Assignment:
All of the entries are to be returned word for word.

[Landmark coordinate records]
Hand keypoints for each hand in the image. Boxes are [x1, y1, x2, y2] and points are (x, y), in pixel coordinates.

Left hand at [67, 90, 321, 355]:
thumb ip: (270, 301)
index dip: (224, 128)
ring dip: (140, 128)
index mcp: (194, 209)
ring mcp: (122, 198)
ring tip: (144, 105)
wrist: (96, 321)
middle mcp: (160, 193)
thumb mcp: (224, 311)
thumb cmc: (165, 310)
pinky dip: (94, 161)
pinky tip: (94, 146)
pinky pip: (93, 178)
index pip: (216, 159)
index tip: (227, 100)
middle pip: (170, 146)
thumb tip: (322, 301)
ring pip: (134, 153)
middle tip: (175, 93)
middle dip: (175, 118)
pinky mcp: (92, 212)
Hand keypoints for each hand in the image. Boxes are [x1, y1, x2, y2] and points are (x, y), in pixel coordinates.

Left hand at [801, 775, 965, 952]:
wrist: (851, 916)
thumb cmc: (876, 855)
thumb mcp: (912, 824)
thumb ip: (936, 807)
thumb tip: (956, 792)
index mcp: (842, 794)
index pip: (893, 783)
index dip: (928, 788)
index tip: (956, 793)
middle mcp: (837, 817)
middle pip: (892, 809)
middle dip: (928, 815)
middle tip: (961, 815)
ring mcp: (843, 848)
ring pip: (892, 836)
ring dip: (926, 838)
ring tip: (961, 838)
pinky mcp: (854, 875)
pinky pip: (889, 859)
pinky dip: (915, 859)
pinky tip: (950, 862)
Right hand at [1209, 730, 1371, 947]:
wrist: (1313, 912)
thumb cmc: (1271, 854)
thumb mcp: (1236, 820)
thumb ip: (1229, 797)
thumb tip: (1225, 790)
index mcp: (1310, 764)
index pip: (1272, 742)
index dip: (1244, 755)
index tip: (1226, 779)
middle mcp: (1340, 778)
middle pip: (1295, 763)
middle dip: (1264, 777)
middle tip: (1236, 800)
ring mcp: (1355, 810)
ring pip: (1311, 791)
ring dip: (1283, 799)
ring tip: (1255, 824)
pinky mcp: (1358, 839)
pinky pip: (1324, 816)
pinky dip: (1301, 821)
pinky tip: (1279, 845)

Solution for this exercise:
Hand keypoints for each hand in the image. Boxes are [x1, y1, x2, y2] and points are (x, y), in pixel coordinates.

Left hand at [67, 90, 321, 355]:
thumb ip: (270, 301)
index dip: (224, 128)
ring dip: (140, 128)
index mcp: (194, 209)
ring mcp: (122, 198)
ring tip: (144, 105)
wrist: (96, 321)
middle mcp: (160, 193)
thumb mcp: (224, 311)
thumb cmc: (165, 310)
pinky dip: (94, 161)
pinky tip: (94, 146)
pinky pip: (93, 178)
index pip: (216, 159)
index tip: (227, 100)
middle pip: (170, 146)
thumb tip: (322, 301)
ring pip: (134, 153)
middle tip: (175, 93)
middle dip: (175, 118)
pinky mcp: (92, 212)
Hand keypoints for each hand in the image. Boxes are [x1, y1, x2, y2] and points are (x, y), in pixel coordinates.

Left hand at [801, 775, 965, 952]:
wrist: (851, 916)
thumb cmc: (876, 855)
thumb mcp: (912, 824)
thumb ip: (936, 807)
thumb tip: (956, 792)
index mcp: (842, 794)
index pip: (893, 783)
index dip: (928, 788)
index tip: (956, 793)
middle mcp: (837, 817)
middle pip: (892, 809)
middle dip: (928, 815)
middle tip: (961, 815)
ring mcp: (843, 848)
ring pip: (892, 836)
ring dip: (926, 838)
ring tip: (961, 838)
pinky mcp: (854, 875)
pinky pip: (889, 859)
pinky dip: (915, 859)
pinky tip: (950, 862)
Right hand at [1209, 730, 1371, 947]:
wrist: (1313, 912)
thumb cmc: (1271, 854)
thumb mcp: (1236, 820)
thumb ip: (1229, 797)
thumb tip: (1225, 790)
index mcp: (1310, 764)
index pip: (1272, 742)
index dip: (1244, 755)
index tip: (1226, 779)
middle mcp: (1340, 778)
middle pip: (1295, 763)
middle dip: (1264, 777)
middle tip: (1236, 800)
ring mcp: (1355, 810)
ring pip: (1311, 791)
ring dip: (1283, 799)
ring tip: (1255, 824)
pinky mcp: (1358, 839)
pinky pip: (1324, 816)
pinky dip: (1301, 821)
pinky tip: (1279, 845)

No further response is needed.